По прибытии в Лондон Шекспир вместе с Болтфутом отправился прямиком на Ситинг-лейн, но не домой, а к Уолсингему, чтобы доложить о двух неудавшихся попытках покушения на жизнь Дрейка и, наконец, о его успешном отплытии к берегам Испании.

Угрюмое лицо Уолсингема немного просветлело. Он несколько раз кивнул.

— Хорошо. Вы говорите, что он во здравии и совершенно точно покинул эти берега со своим флотом?

— Да, господин секретарь. Все идет своим чередом.

Уолсингем усмехнулся.

— Знаете, а она послала вслед за ним гонца с приказом остановить миссию. Уверены, что он не получил его вовремя?

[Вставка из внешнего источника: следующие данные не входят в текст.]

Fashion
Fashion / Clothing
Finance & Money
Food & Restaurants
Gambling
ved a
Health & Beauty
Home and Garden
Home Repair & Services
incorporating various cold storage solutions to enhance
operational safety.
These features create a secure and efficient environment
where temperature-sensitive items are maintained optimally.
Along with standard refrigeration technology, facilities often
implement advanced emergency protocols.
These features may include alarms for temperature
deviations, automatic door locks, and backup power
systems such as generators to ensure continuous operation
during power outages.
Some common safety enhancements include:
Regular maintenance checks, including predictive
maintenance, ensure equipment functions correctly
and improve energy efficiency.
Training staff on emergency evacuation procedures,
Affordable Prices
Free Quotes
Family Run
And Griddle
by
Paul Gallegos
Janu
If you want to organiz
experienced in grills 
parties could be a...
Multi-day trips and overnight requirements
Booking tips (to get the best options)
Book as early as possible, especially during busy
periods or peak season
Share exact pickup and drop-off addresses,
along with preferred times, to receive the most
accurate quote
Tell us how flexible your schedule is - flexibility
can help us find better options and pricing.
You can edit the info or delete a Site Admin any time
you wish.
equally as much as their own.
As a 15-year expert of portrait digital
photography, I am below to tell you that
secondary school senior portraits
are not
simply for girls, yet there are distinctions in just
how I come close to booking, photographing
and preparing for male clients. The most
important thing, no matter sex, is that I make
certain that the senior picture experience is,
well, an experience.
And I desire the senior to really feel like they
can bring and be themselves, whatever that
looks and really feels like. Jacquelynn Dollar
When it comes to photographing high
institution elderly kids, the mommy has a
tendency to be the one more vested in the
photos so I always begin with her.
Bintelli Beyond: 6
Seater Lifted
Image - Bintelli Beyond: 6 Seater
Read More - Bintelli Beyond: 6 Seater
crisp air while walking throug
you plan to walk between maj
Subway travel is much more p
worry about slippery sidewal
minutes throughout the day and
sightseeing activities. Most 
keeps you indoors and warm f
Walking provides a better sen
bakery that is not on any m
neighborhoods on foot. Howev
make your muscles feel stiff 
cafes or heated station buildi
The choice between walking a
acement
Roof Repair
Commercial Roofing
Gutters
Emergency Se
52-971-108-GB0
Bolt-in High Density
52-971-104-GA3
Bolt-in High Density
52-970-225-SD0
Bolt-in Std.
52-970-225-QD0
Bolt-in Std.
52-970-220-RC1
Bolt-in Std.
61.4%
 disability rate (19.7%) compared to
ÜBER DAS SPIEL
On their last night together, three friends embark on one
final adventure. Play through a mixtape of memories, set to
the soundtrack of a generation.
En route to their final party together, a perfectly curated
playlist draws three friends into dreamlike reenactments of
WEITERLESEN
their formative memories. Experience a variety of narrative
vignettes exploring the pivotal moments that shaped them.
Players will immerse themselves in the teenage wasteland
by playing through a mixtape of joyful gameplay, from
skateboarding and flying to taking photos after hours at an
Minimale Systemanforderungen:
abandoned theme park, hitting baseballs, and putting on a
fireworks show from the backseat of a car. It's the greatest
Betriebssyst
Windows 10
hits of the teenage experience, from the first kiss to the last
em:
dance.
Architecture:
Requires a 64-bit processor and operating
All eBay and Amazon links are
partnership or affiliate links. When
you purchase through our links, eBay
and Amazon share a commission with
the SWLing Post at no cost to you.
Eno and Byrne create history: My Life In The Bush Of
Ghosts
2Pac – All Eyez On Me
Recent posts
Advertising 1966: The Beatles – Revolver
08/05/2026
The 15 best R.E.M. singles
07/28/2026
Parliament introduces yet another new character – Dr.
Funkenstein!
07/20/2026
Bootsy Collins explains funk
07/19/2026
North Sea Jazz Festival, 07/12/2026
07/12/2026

— Что ж, если Дрейк и получил этот приказ, то не подчинился ему. Еще он просил передать вам это письмо.

Уолсингем ножом аккуратно срезал печать и прочитал короткое послание. Затем свернул и положил его на стол.

— Хорошо, Джон. Именно это мне и было нужно. Слава Господу, что посланник королевы не прибыл вовремя. Хорошая работа, ваша и господина Купера.

Но Шекспир нежился в лучах похвалы недолго.

— Однако в остальном ваши дела не так хороши. На вас поступила жалоба с серьезными обвинениями. — Господин секретарь осуждающе взглянул на своего главного тайного агента.

Шекспир почувствовал, как кровь прилила к лицу. Образы мамаши Дэвис и Изабеллы Клермон, а затем и Кэтрин Марвелл пронеслись в его мозгу.

— Обвинения в похоти и колдовстве. Возможно, против вас выдвинут официальное обвинение.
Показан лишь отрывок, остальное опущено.